Ten thousand links and counting

Eric Walker, July 6, 2019

If you could keep track of everything slightly interesting that you read at one point on the Internet, about how many links would we talking about?

I can now attempt a ballpark estimate. As you can see in this screenshot, since the time that Digraph emerged as an application that was actually useful, at the end of November 2018 (before it was hosted online), around 10,000 links and 4,000 topics have been added, almost all by one person (myself):

10,000 links

So over eight months that’s 10,228 links — about 1,250 links per month, or about 15,000 links per year. Suppose I were to use Digraph over five years at the same level of activity. I will have added about 75,000 links during that period. I think I’m an outlier in wanting to be able to get back to everything I’ve read in the past, so discount that number by some fraction to get what might be the average per person.

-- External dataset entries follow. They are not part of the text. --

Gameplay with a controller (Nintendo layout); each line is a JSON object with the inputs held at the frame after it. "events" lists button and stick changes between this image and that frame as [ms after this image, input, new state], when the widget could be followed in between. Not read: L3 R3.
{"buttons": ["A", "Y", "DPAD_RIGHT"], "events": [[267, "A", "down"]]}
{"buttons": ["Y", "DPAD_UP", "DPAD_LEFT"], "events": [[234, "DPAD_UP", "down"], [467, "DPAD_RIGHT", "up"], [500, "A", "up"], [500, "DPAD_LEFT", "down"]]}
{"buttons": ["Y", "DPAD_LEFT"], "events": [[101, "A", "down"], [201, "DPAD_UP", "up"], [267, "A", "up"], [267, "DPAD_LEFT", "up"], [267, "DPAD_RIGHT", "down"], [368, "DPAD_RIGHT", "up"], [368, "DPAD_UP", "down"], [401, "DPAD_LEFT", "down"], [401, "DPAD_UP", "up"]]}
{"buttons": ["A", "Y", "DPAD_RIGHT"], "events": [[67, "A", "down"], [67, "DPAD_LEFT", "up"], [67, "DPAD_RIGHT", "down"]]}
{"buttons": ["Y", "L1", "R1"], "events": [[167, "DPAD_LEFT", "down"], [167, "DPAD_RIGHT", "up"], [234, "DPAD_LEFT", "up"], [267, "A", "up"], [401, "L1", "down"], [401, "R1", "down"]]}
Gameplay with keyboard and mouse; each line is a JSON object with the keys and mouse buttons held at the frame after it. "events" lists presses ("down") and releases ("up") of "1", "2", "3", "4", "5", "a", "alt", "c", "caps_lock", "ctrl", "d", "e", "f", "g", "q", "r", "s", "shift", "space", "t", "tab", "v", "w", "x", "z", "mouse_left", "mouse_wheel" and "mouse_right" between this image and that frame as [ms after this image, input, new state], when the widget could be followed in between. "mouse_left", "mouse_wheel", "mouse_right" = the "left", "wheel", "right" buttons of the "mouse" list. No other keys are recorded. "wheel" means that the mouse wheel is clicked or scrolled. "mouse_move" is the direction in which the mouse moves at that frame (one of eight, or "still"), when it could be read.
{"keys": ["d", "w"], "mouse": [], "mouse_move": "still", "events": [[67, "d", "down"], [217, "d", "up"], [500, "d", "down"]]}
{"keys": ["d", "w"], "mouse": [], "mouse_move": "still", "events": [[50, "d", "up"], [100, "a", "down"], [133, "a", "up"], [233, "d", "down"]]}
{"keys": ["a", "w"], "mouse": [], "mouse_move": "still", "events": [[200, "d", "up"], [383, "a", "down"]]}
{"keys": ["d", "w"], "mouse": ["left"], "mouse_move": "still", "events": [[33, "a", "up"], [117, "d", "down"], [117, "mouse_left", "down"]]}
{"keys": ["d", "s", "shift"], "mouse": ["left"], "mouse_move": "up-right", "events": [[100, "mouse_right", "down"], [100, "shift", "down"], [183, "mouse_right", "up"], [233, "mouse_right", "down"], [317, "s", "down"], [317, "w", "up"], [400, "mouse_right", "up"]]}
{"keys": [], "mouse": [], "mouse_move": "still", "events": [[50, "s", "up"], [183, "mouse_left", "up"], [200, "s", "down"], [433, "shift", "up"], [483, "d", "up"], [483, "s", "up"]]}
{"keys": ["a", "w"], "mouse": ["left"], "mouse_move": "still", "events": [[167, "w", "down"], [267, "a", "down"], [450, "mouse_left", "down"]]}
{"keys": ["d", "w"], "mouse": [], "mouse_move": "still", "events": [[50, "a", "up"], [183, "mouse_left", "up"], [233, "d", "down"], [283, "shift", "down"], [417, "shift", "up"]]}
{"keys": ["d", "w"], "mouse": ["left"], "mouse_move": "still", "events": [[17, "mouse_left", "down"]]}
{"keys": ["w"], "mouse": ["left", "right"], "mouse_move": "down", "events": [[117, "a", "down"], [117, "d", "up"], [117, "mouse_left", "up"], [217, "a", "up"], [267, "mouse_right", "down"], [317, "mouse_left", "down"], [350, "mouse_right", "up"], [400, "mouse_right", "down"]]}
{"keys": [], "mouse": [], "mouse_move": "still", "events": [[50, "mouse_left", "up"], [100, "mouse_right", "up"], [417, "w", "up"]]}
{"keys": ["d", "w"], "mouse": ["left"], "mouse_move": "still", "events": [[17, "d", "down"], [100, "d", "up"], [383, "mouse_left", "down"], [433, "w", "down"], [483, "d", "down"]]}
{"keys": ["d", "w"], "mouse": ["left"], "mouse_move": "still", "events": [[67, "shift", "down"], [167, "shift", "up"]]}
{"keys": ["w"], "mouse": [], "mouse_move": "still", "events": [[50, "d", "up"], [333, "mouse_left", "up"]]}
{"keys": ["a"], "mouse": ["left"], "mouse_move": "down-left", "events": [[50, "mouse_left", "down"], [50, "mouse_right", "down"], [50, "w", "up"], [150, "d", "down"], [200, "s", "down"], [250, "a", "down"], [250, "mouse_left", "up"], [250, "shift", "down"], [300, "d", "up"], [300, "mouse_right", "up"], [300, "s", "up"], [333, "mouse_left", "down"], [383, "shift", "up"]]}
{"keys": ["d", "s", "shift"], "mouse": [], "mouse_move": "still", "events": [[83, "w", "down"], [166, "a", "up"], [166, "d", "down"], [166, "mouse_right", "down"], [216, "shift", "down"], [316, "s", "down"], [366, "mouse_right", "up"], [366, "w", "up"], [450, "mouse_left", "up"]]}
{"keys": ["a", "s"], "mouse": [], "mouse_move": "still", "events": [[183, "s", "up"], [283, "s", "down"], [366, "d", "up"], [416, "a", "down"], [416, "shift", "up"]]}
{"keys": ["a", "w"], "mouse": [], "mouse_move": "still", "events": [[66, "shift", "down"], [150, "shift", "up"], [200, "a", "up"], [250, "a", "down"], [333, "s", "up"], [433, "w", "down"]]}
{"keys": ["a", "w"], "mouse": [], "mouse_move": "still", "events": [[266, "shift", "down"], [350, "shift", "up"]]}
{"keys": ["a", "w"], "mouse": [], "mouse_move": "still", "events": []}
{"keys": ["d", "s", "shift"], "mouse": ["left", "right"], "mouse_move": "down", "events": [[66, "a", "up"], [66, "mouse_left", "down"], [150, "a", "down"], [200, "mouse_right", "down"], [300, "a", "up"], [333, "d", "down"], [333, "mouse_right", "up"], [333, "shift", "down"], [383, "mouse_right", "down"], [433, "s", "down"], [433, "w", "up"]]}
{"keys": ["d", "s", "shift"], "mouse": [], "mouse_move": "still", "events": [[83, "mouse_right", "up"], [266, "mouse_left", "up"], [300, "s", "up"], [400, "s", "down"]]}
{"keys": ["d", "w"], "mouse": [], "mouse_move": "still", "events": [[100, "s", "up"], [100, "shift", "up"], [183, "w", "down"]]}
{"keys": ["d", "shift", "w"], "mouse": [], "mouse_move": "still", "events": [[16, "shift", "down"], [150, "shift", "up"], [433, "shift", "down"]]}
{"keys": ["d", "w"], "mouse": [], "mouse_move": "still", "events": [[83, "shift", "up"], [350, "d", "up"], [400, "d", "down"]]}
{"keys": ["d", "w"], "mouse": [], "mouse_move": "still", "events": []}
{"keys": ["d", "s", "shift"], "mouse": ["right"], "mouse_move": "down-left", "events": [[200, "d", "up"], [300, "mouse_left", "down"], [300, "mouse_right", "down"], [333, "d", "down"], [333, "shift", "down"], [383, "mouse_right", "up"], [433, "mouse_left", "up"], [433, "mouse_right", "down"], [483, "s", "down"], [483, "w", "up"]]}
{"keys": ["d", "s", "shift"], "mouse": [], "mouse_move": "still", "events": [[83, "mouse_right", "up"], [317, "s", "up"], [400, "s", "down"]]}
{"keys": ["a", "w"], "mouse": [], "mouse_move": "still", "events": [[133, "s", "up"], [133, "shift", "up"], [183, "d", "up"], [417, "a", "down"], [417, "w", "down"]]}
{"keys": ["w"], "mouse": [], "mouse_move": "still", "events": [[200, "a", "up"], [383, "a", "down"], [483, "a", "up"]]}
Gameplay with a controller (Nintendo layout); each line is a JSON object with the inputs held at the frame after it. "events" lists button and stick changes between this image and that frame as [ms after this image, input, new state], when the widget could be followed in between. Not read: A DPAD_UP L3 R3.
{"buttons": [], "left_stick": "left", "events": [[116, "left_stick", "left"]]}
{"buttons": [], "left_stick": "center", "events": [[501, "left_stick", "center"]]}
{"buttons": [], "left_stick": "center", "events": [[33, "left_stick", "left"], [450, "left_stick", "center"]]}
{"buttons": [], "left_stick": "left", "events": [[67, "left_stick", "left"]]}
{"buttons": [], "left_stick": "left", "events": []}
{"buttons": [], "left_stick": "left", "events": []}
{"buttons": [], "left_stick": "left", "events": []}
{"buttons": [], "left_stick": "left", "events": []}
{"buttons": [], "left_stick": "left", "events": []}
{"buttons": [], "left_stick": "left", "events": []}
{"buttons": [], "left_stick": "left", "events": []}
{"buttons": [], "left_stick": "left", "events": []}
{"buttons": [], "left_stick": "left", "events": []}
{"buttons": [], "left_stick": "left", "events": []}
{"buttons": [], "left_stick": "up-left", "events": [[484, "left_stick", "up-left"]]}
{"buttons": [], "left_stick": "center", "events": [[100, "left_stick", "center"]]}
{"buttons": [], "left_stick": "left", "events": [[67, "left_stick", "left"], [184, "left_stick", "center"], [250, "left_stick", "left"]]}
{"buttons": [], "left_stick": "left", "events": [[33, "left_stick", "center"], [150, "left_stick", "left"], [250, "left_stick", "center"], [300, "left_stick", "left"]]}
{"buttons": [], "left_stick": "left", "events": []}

How many links would I actually be able to track down again in the future if there was something that I vaguely recalled that I wanted to look at again? An unscientific guess based on my experience over the last eight months is that I can find about 50 percent of such links with little effort and another 25 percent with more digging around. The remaining 25 percent would require me to search Google. Also anecdata: once I’ve searched for a link, and, seeing it miscategorized or inadequately categorized, and after I’ve added the topics that came to mind when I started looking for it, the link will be much easier to find during later attempts.

Having 4,219 topics means that topics now dominate Digraph search results, since they appear before links. Having topics dominate search results is not necessarily a bad thing, because the desired link is often a click or two away when you follow a relevant topic. But it does mean that if the topics were to increase by an order of magnitude or more, some decent ordering of topics in search results would be needed, in the manner of Google, in order not to be overwhelmed by a sea of slightly relevant topics.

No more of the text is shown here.